Informatique pour les Systèmes Coopératifs, Ouverts et Décentralisés

Enjeux scientifiques

La transformation numérique en cours dans notre société soulève un ensemble de verrous et d’enjeux pour lesquels la mise en synergie des compétences de l’équipe est pertinente. En effet, services, contenus et acteurs sont de plus en plus fortement inter-connectés, en lien également avec le monde physique. On désigne cette inter-connexion sous l’expression de Web des objets (Web of Things), regroupement de problématiques communes au Web Intelligence et à l’informatique ambiante. Dans ce contexte, l’accès et le partage de contenus et services numériques sont devenus des enjeux socio-économiques de performance et de compétitivité.

L’objectif scientifique de l’équipe ISCOD est le développement d’une médiation transparente et intelligente, i.e. capable de comprendre les utilisateurs et de leur fournir services et contenus adéquats, en tout lieu et à tout moment. Dans une telle démarche, les problèmes sont multiples : nombre élevé et hétérogénéité des équipements connectés, caractère dynamique et ouvert de l’environnement, décentralisation et autonomie croissante de décision accordée aux services, distribution et fragmentation des services et contenus, multiplication et implication croissante des utilisateurs avec des besoins et des pratiques en constante évolution.

Nos actions visent à instrumenter ce web des objets afin d’assurer un accès pérenne et automatique aux services, contenus et acteurs, de proposer des réponses adaptées voire d’anticiper les besoins des utilisateurs. Il s’agit de ne pas mobiliser continuellement l’attention de ces utilisateurs, et ce, malgré les évolutions propres de leurs pratiques, des services et des contenus, ainsi que celles de l’environnement dans lequel ils sont déployés. Enfin, les utilisateurs déléguant une part de plus en plus importante de leurs données personnelles, voire laissant de plus en plus de traces, nous considérerons plus particulièrement les questions de confidentialité et de confiance. Celles-ci deviennent essentielles quant à l’acceptabilité des technologies et des outils proposés.

Mobilisant nos compétences pour répondre à ces défis, nous organisons nos efforts selon trois axes : (1) connaissances et contexte pour l’accès et l’exploitation des contenus numériques, (2) proactivité et réactivité pour la coordination et l’adaptation de services, (3) gestion de la confiance et de la confidentialité dans une société numérique. Ces axes sont fortement complémentaires. Leurs intersections sont autant d’opportunités pour mettre en place un ensemble d’actions transverses, cibles prioritaires de notre politique d’attribution des moyens au sein de l’équipe.

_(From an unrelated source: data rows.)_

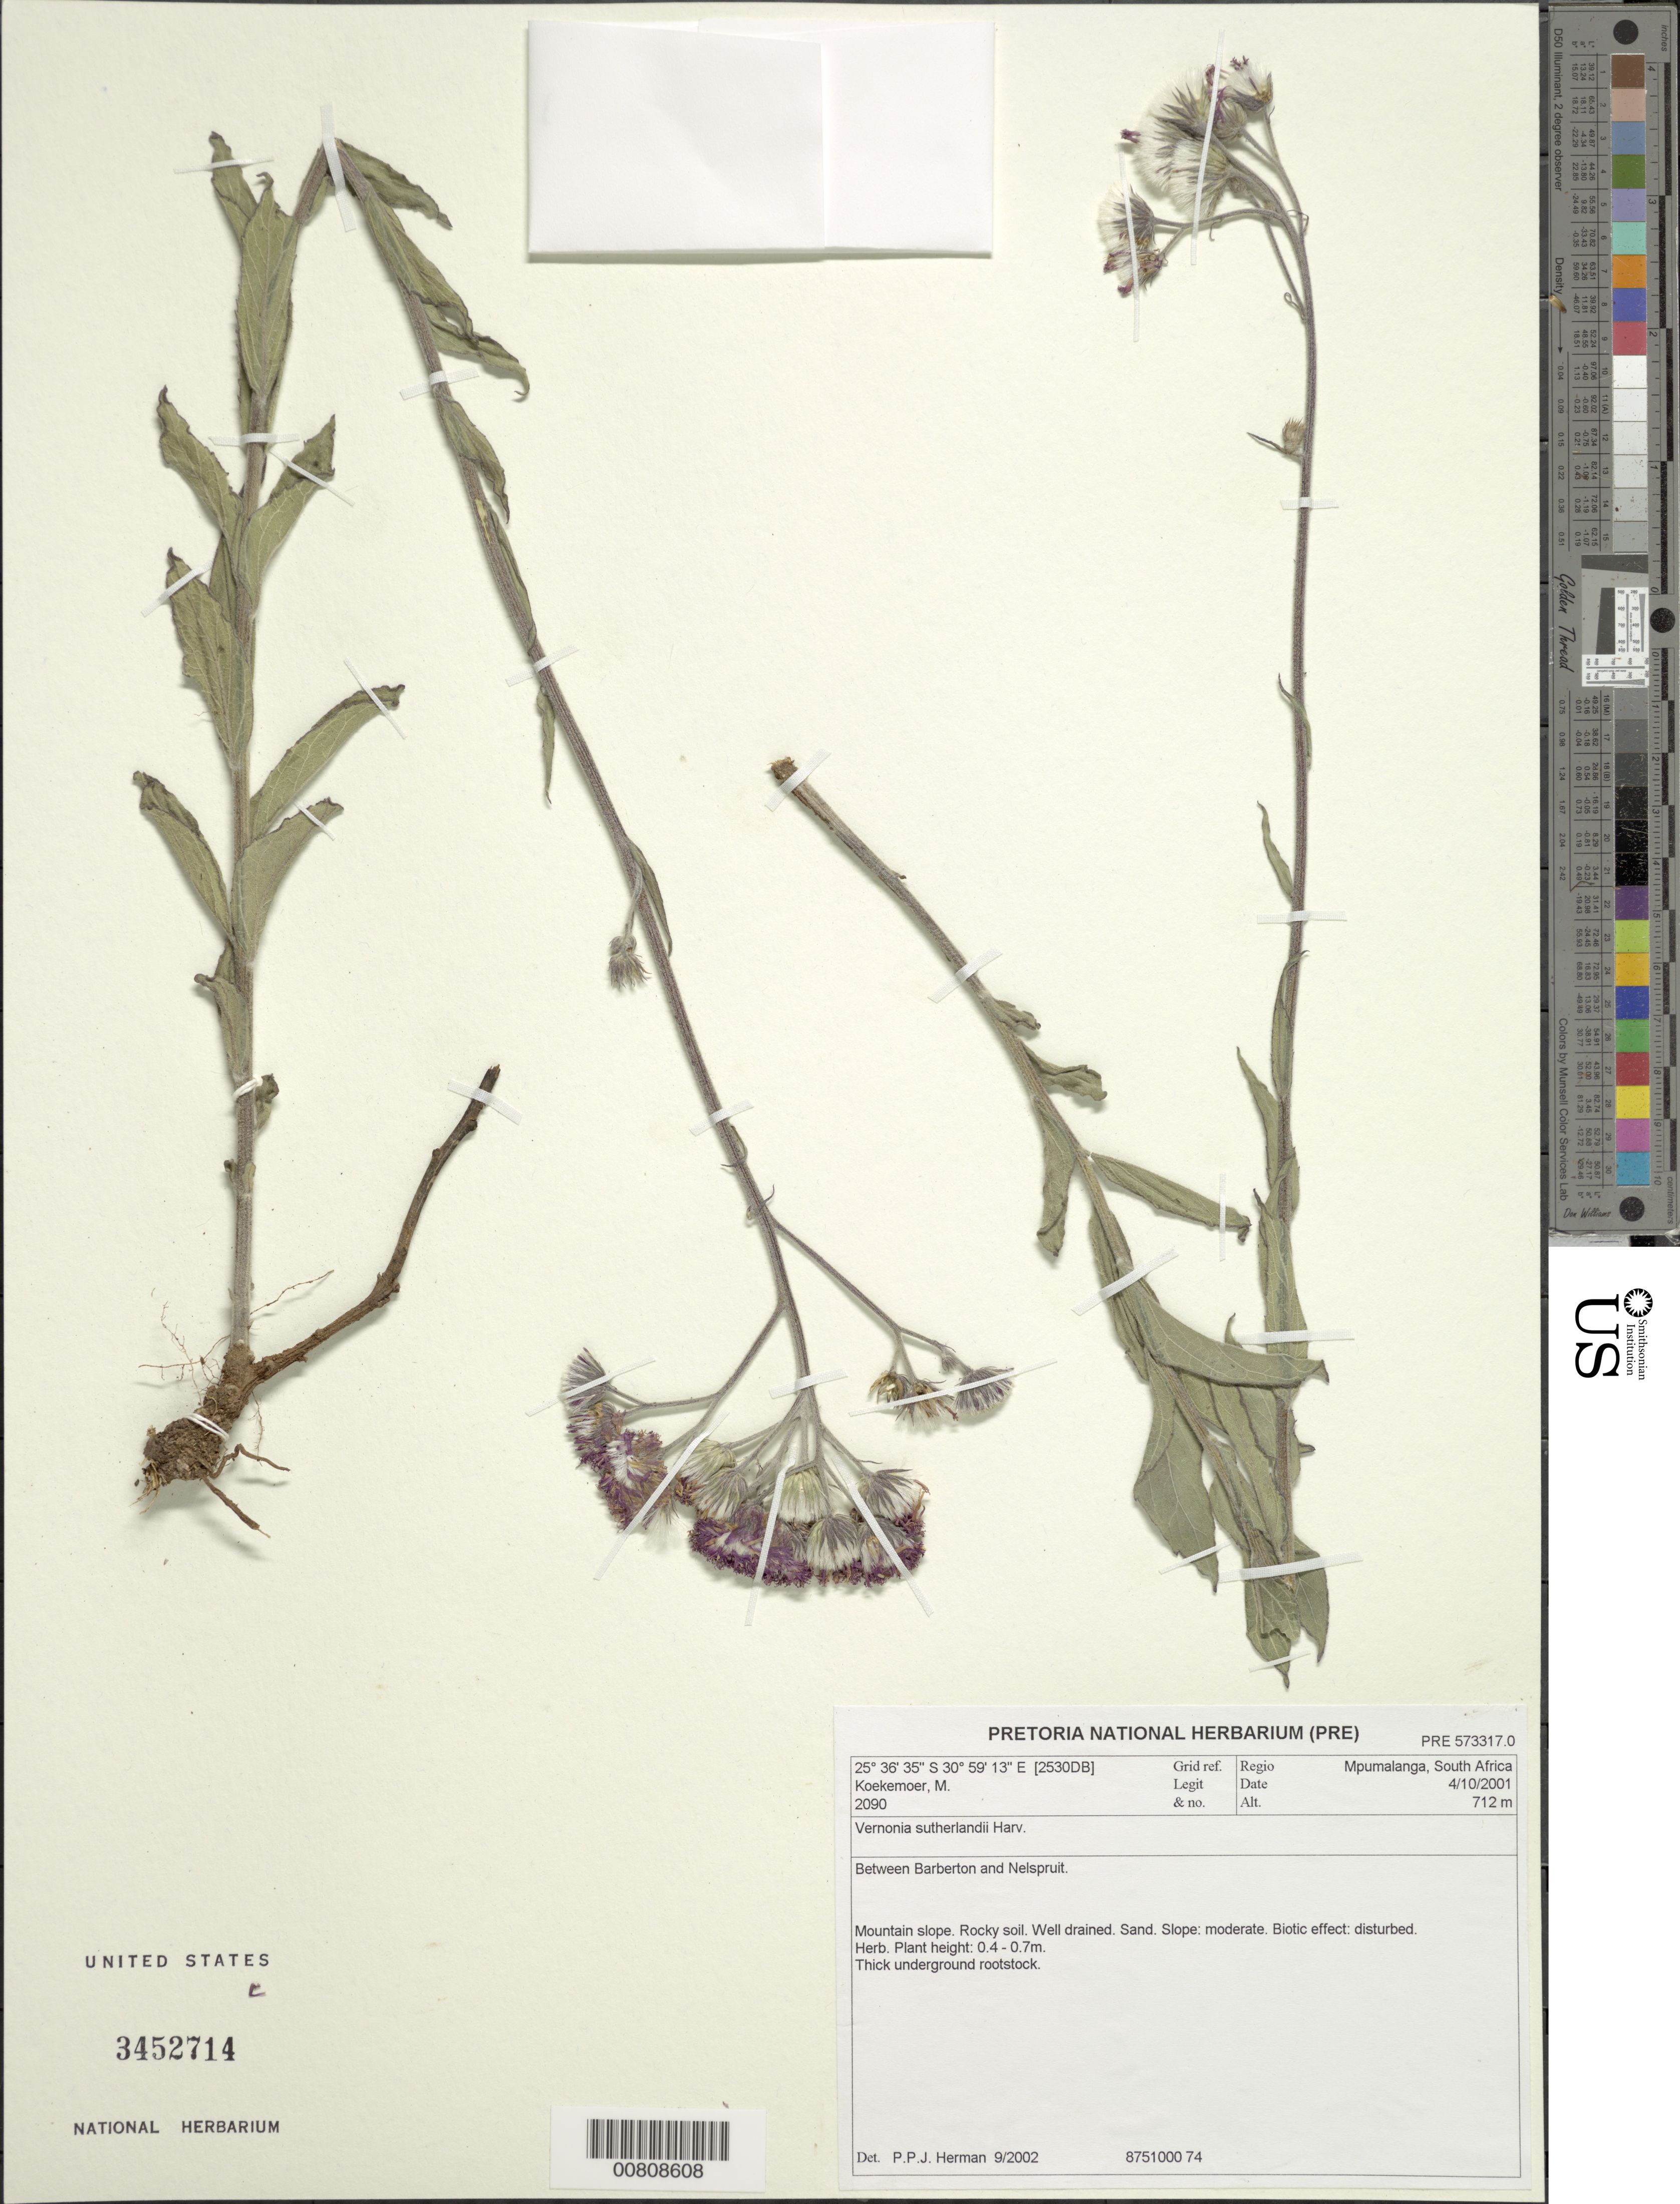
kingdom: Plantae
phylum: Tracheophyta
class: Magnoliopsida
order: Asterales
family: Asteraceae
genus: Hilliardiella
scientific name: Hilliardiella sutherlandii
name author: (Harv. in Harv. & Sond.) H. Rob.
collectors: M. Koekemoer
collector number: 2090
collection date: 2001-10-04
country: South Africa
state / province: Mpumalanga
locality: between Barberton and Nelspruit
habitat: Mountain slope, rocky soil, well-drained, sand, moderate slope, disturbed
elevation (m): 712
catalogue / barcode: US 3452714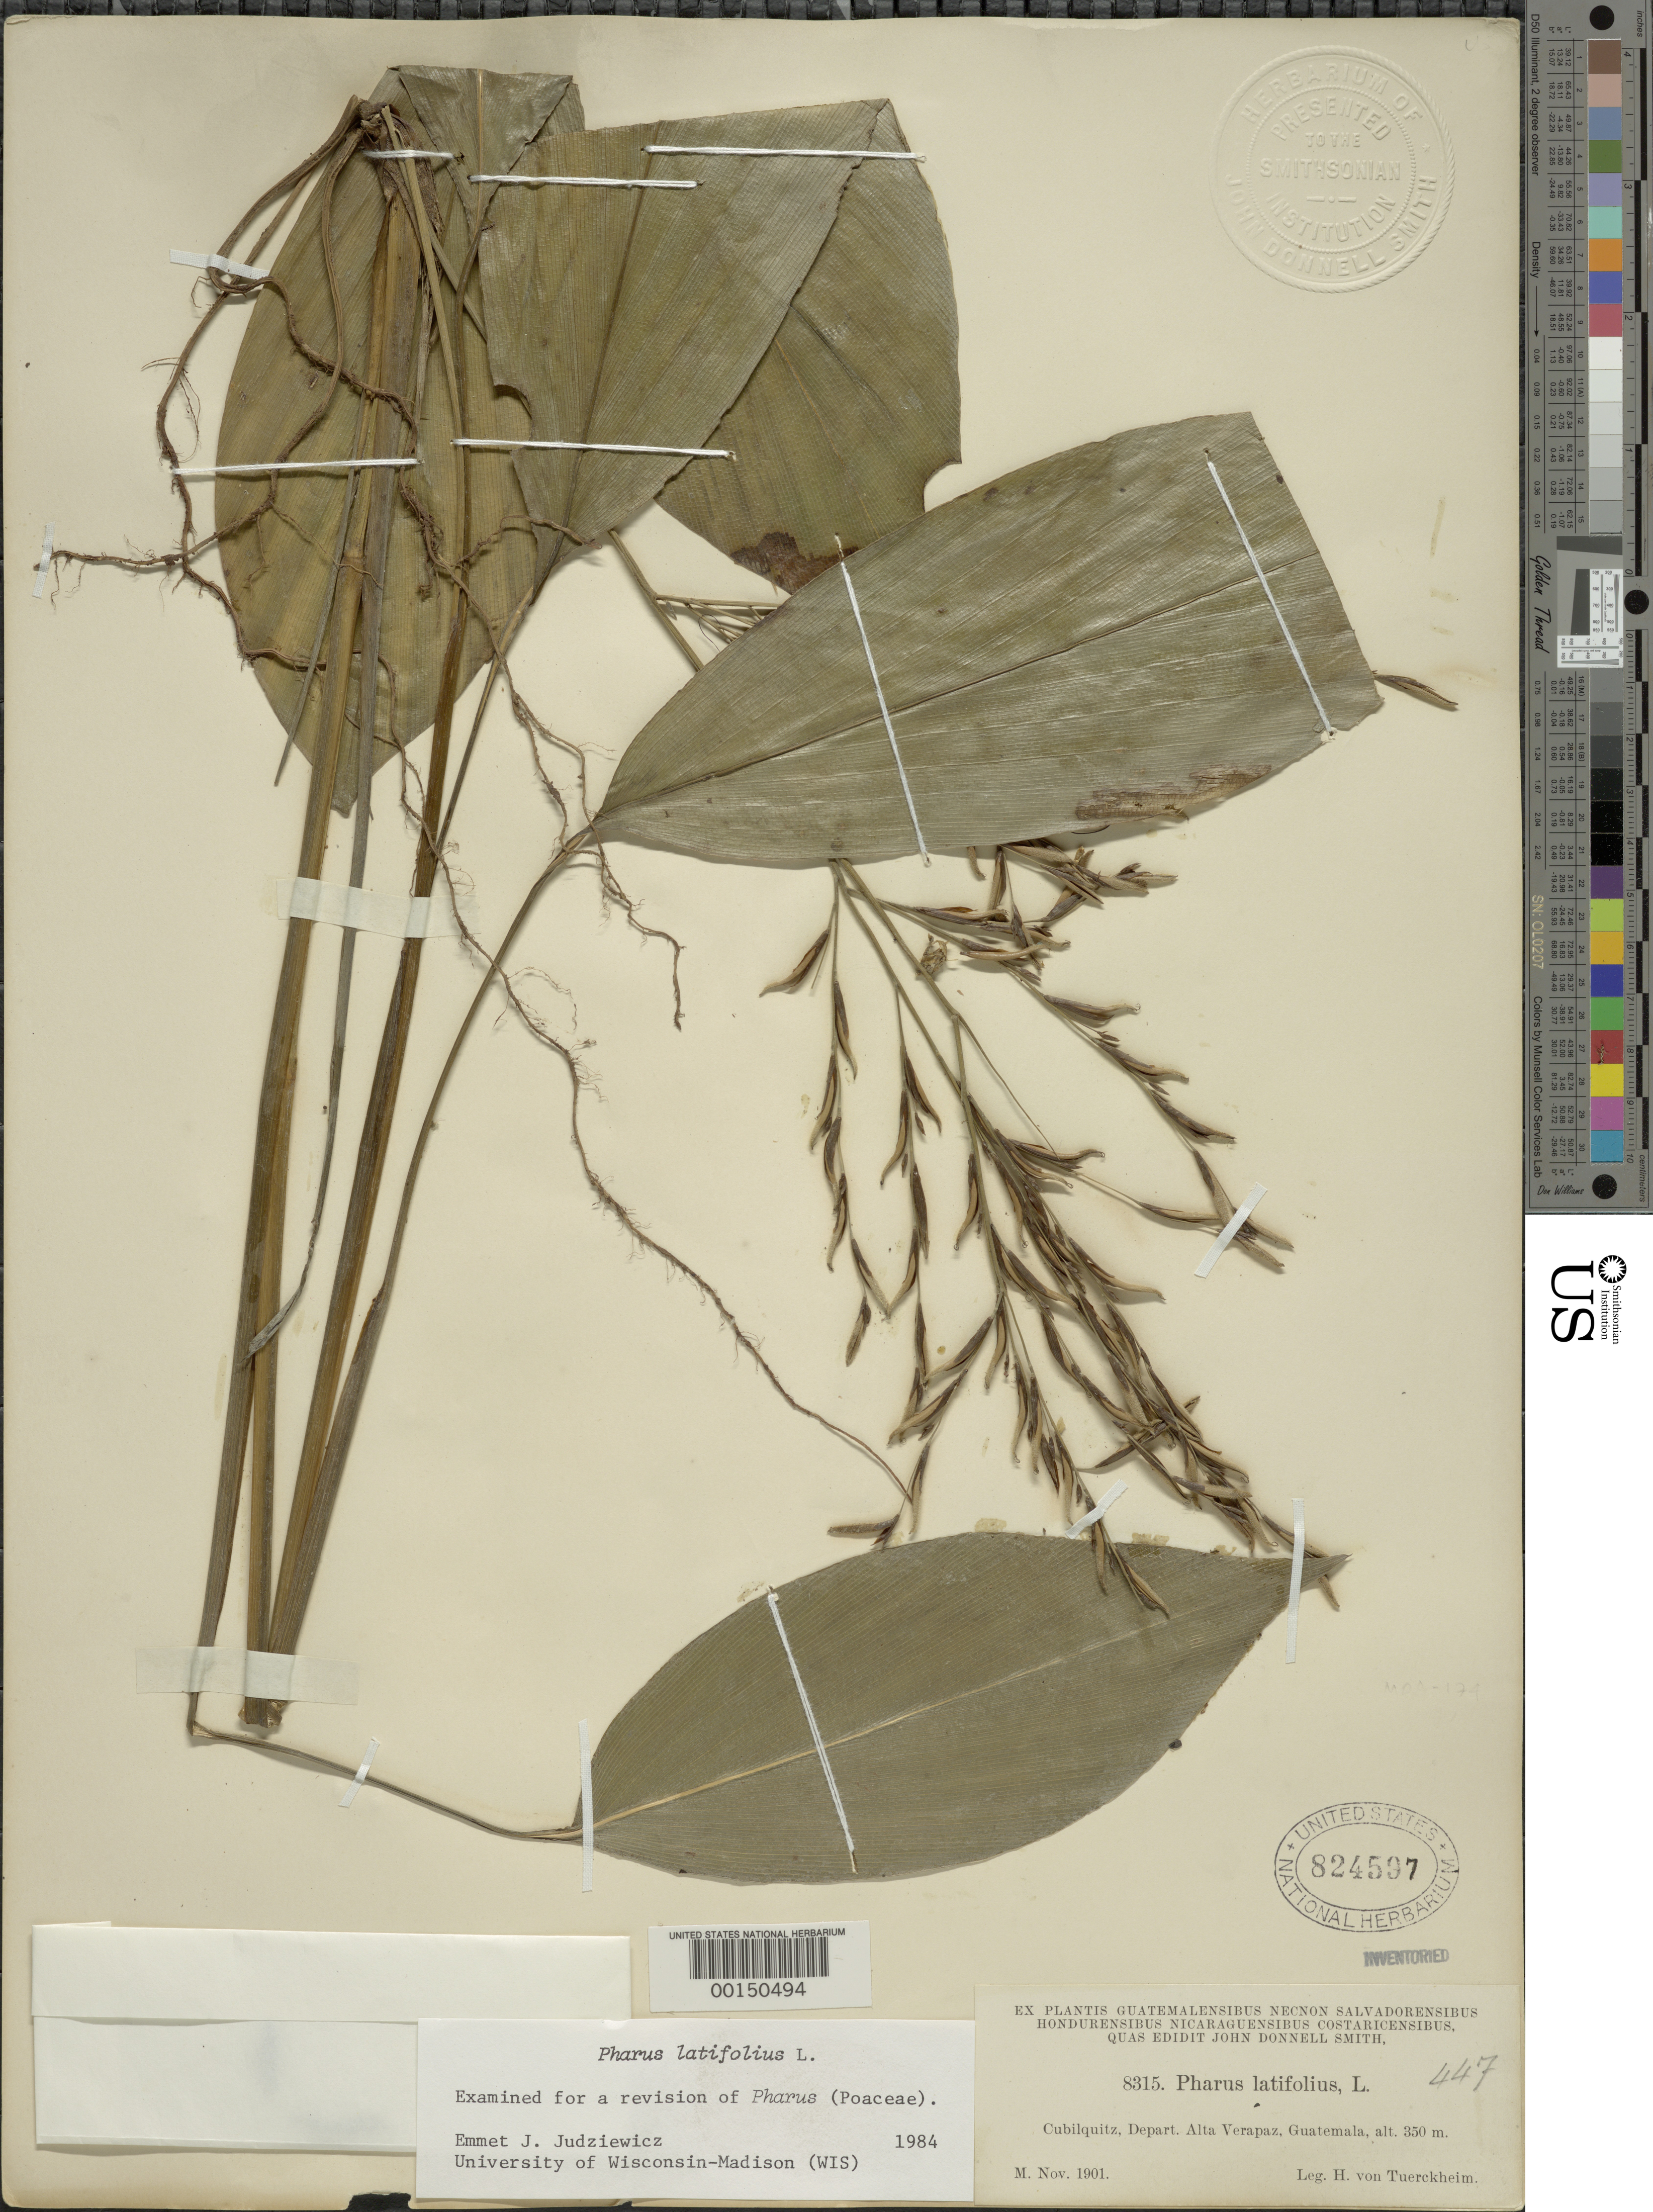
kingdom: Plantae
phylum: Tracheophyta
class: Liliopsida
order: Poales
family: Poaceae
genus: Pharus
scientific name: Pharus latifolius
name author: L.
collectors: H. von Türckheim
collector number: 8315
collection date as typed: Nov 1901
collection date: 1901-11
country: Guatemala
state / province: Alta Verapaz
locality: Cubilquitz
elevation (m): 350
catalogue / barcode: US 824597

Il s’agit ainsi de concevoir, de développer et de mutualiser les modèles et les technologies logicielles nécessaires pour comprendre, utiliser efficacement et accompagner l’évolution de la société numérique dont le cœur est le Web et ses extensions dans le monde physique. Ceci nécessite des investigations tant sur les plans théoriques que pratiques. Les résultats attendus sont des logiciels dédiés, résultats des actions scientifiques (ex : résolution d’un problème de recherche d’information, stratégies de coordination, politiques de confidentialité, etc), utilisés et combinés au sein de cadres logiciels répondant aux problématiques du Web de demain (ex : adaptation de politiques de confiance, coordination de moteurs de recherche sémantique, etc).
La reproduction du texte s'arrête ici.